The International Finance Corporation (IFC) is looking to strengthen its partnership with Myanmar Oriental Bank, according to the bank’s chair U Mya Than.
Although foreign institutions are currently forbidden from owning any part of domestic banks, many expect the laws to change to allow more foreign participation. In the meantime, Myanmar Oriental and the IFC are discussing a convertible loan that could allow the IFC to take an equity stake in the firm.
“We are discussing equity participation in MOB, and have made good progress, to an extent,” he said.
Myanmar Oriental Bank has been running for more than 20 years, being one of the first, along with banks like First Private Bank, Myanmar Citizens Bank and Co-operative Bank, to open their doors following a change in government policy toward private banks in the early 1990s.

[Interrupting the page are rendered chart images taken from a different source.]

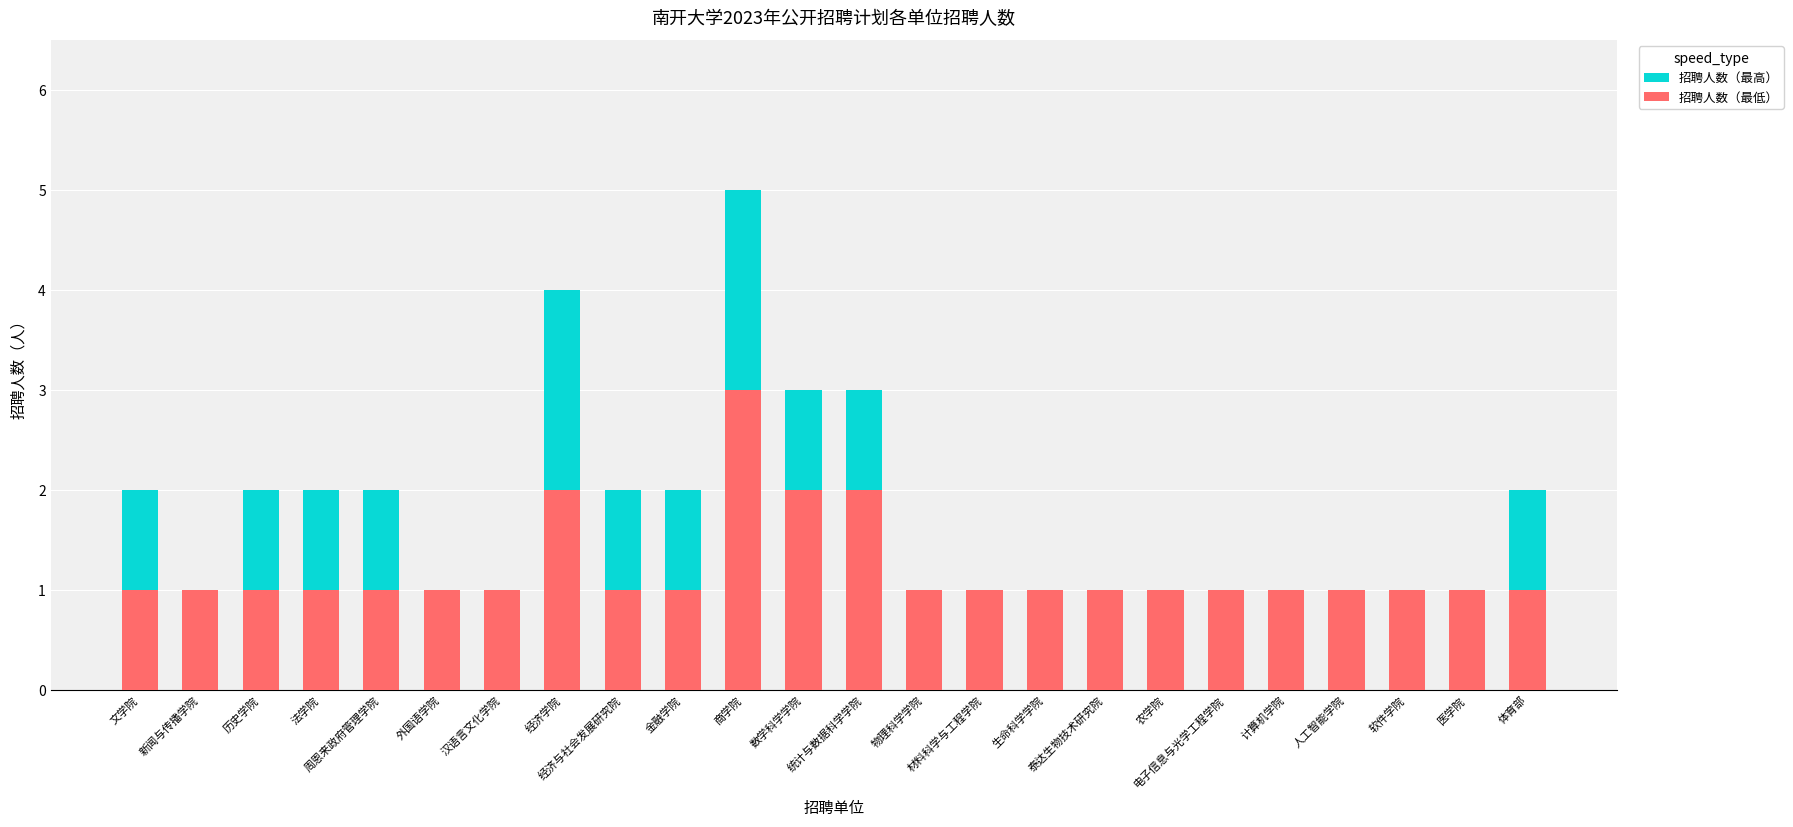

List the series in order of their peak value, lowest first.

招聘人数（最低）, 招聘人数（最高）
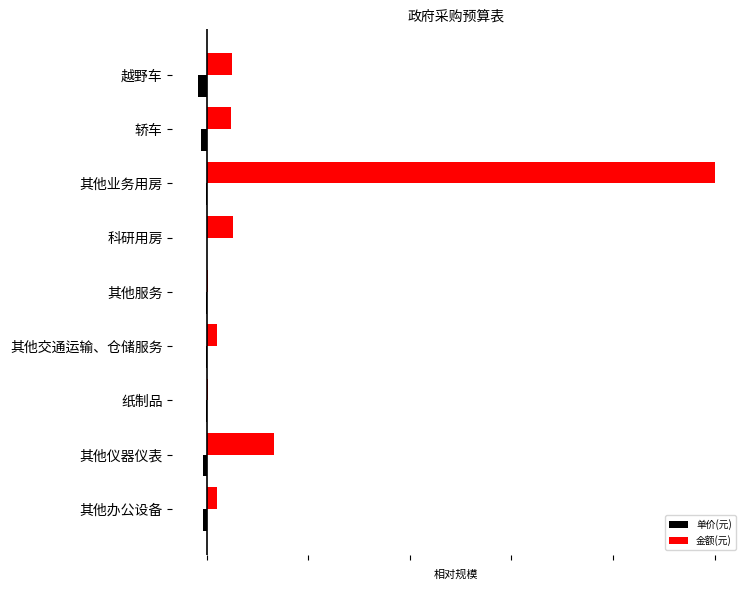

Between 其他业务用房 and 越野车, which series saw the biggest shift?

金额(元)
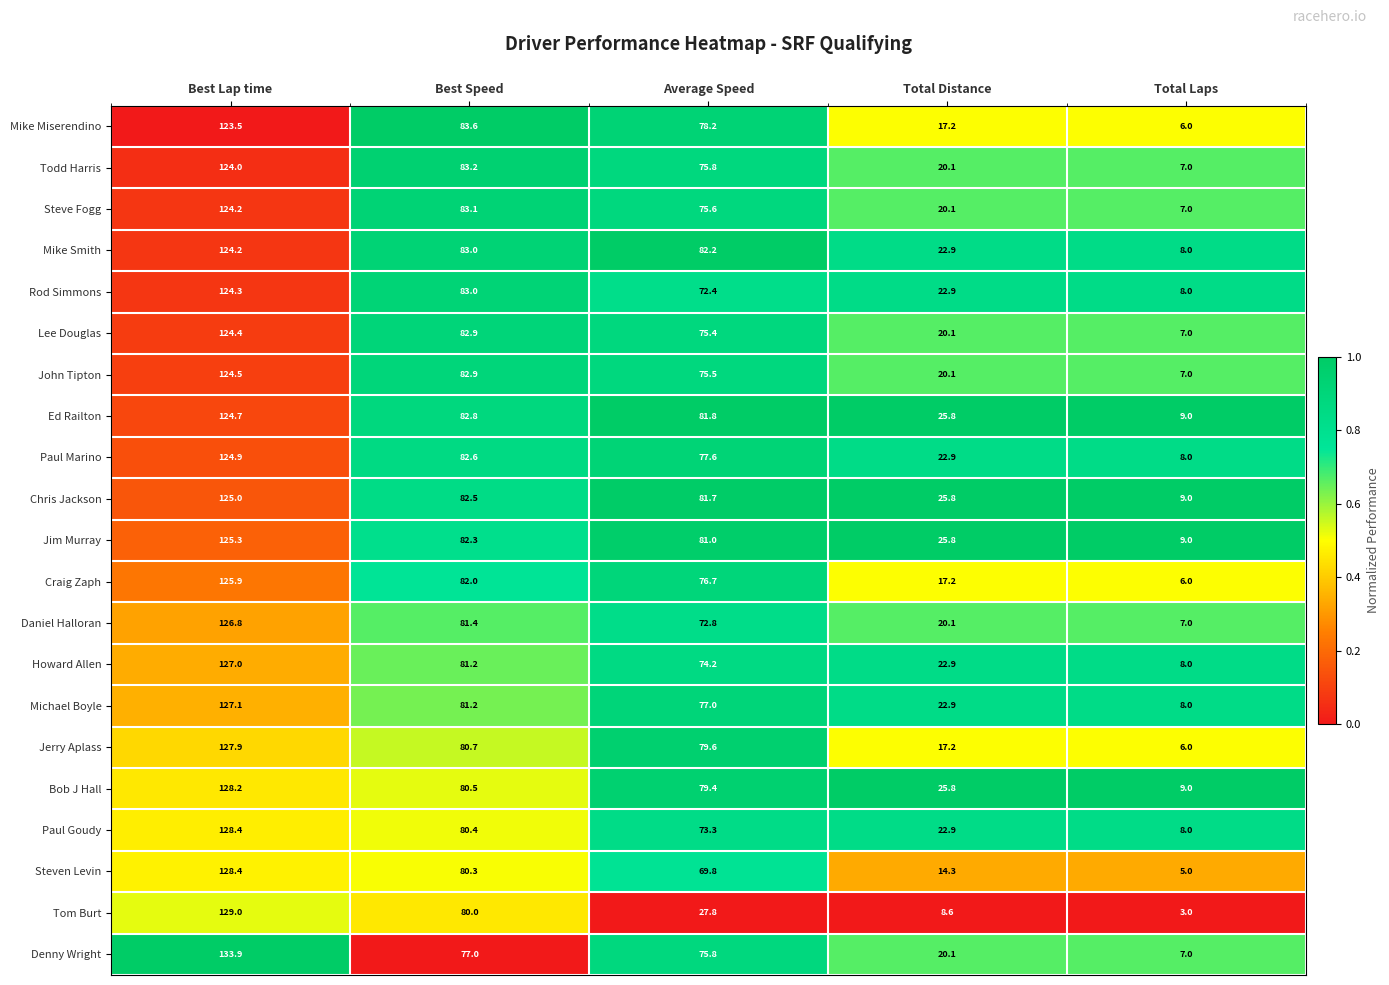

What value does the Daniel Halloran series have at Average Speed?

72.8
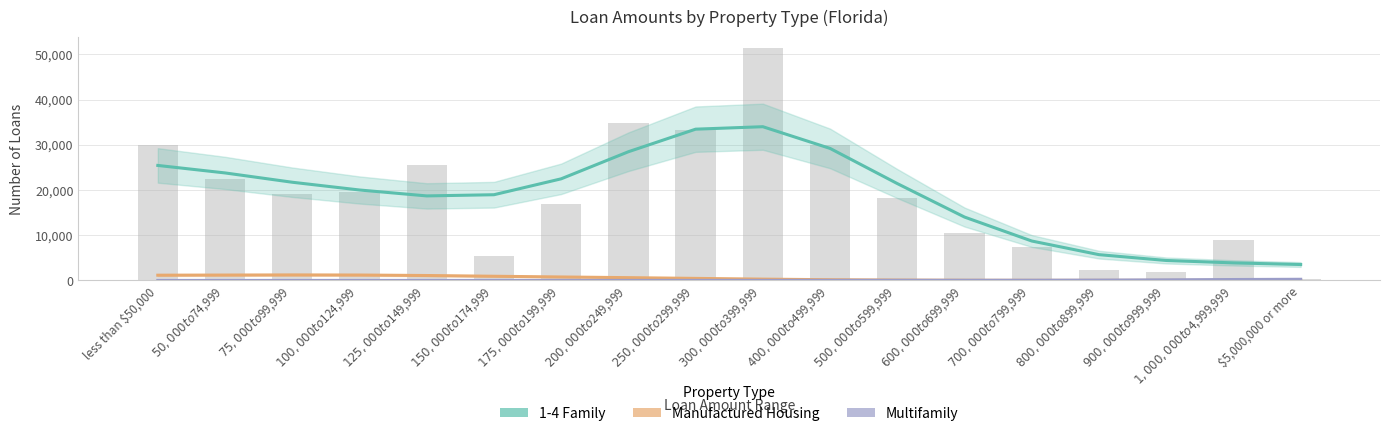

What is the label of the 17th bar from the left?

$1,000,000 to $4,999,999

U Mya Than said there was a huge gap between what Myanmar businesses required and what state banks were able to provide when Myanmar Oriental Bank set up in 1993. As one of the first private banks that emerged in the early 1990s, it aimed to help fill these holes in the market.
The bank has connections with the local Chinese community. Its founding family has Chinese roots, and connections with other businesspeople in Asian countries such as China, Taiwan and Singapore, with corresponding banking agreements.

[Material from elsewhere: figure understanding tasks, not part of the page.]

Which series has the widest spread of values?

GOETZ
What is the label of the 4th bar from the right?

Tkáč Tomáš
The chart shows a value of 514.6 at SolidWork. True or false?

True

There are a total of 25 shareholders in the bank, from various backgrounds. U Mya Than himself was an employee of state-owned Myanma Investment and Commercial Bank before joining the private sector.

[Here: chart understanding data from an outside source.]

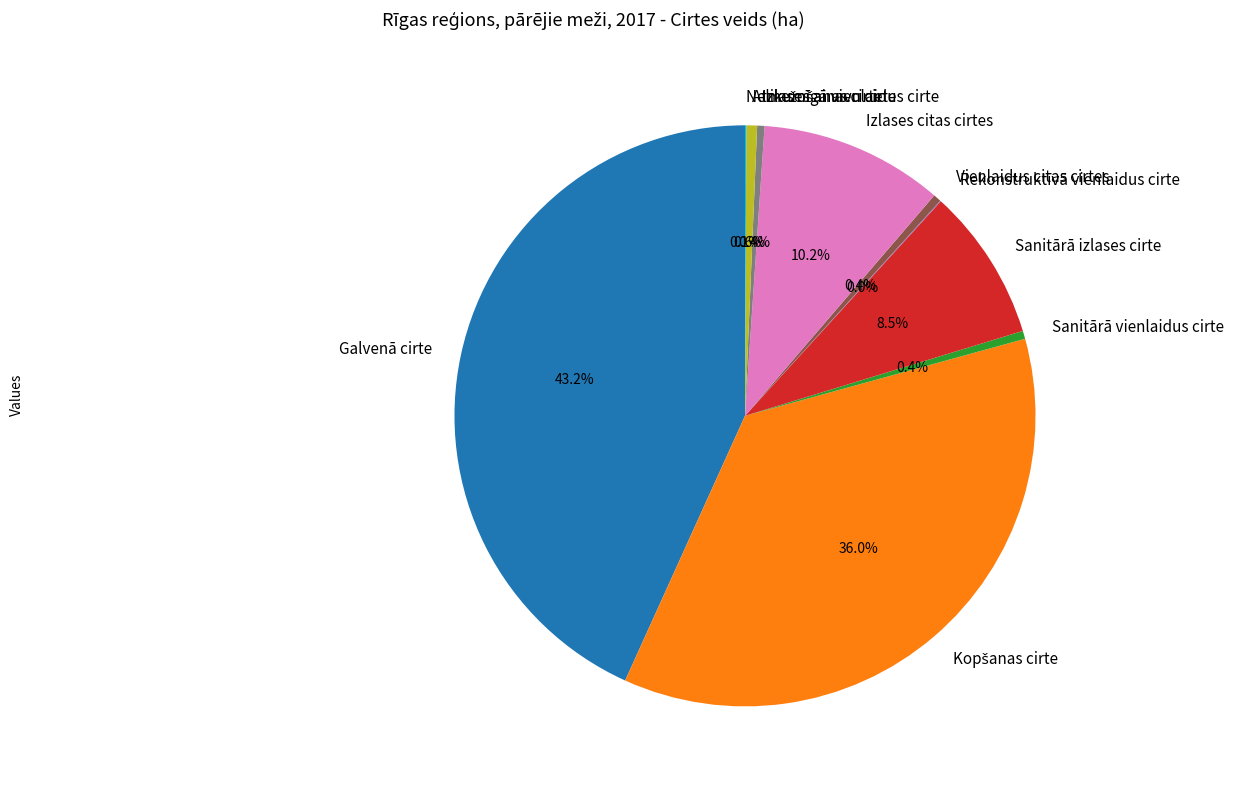

Which slice is the largest?

Galvenā cirte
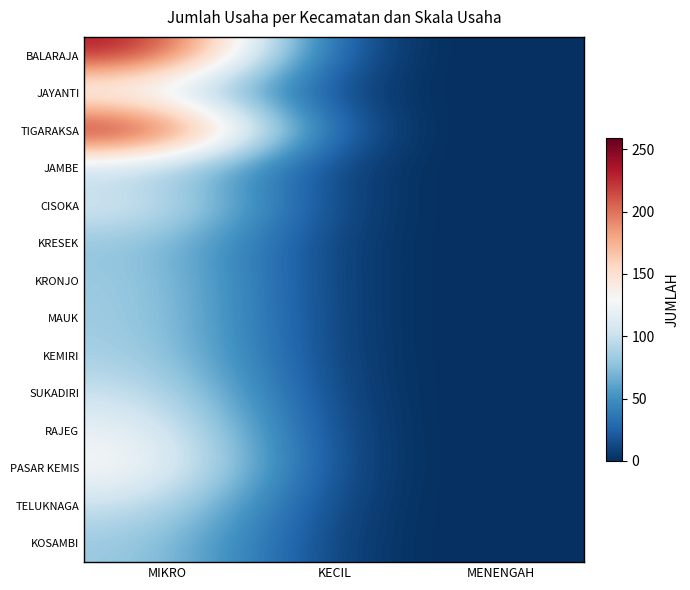

Reading left to right, transcribe all the data shown in this chart.

BALARAJA: MIKRO=242	KECIL=0	MENENGAH=0
JAYANTI: MIKRO=112	KECIL=0	MENENGAH=0
TIGARAKSA: MIKRO=259	KECIL=0	MENENGAH=0
JAMBE: MIKRO=92	KECIL=0	MENENGAH=0
CISOKA: MIKRO=114	KECIL=0	MENENGAH=0
KRESEK: MIKRO=81	KECIL=0	MENENGAH=0
KRONJO: MIKRO=85	KECIL=0	MENENGAH=0
MAUK: MIKRO=86	KECIL=0	MENENGAH=0
KEMIRI: MIKRO=89	KECIL=0	MENENGAH=0
SUKADIRI: MIKRO=104	KECIL=0	MENENGAH=0
RAJEG: MIKRO=124	KECIL=0	MENENGAH=0
PASAR KEMIS: MIKRO=135	KECIL=0	MENENGAH=0
TELUKNAGA: MIKRO=103	KECIL=0	MENENGAH=0
KOSAMBI: MIKRO=84	KECIL=0	MENENGAH=0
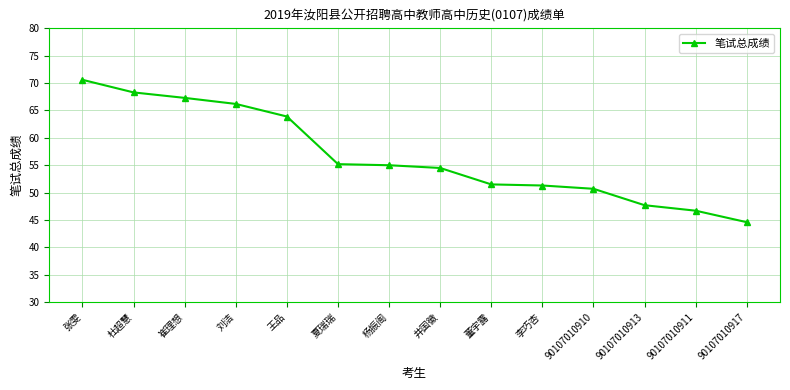

What is the difference between the values at 李巧杏 and 井国徽?

3.2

Established in 1993, Myanmar Oriental has shared the tumultous history of the banking sector in general.
In 2003, several large Myanmar banks failed in a banking crisis. However, Myanmar Oriental recovered to continue operations. Now with over two decades of experience, it has 26 branches – more than some, but less than KBZ, the market leader, which has over 150 across the country.
U Mya Than said Myanmar Oriental has decided to focus on areas like internet banking and treasuries trading when it becomes available rather than simply adding more branches. It also has made a commitment to ensure 95 percent of financing goes to small and medium enterprises.
“Widening branch networks is a very traditional way of doing business. Domestic banks normally have offered the same products and compete with each other in markets that are smaller than their dignity, but this habit will change,” said U Mya Than.
Myanmar Oriental is aiming for a wide customer base, and also looking to perform more international banking functions, he said.
U Mya Than added that while the Central Bank of Myanmar has eased some restrictions on banking, commercial banks need to upgrade their capabilities while the Central Bank needs to improve from a regulatory standpoint.
The agreement with the IFC is to be partly aimed at improving Myanmar Oriental’s capabilities.
The IFC has already signed a deal for a US$5 million convertible loan with Yoma Bank in September, plus an agreement to improve its risk management and corporate governance.
In February, Myanmar Oriental and the IFC signed an agreement for a $5 million trade finance facility, aiming to assist local companies increase their imports and exports.
U Mya Than said the IFC also provides guarantees for Myanmar Oriental’s letters of credit used in trade financing, as well as assisting with corporate governance and risk management processes.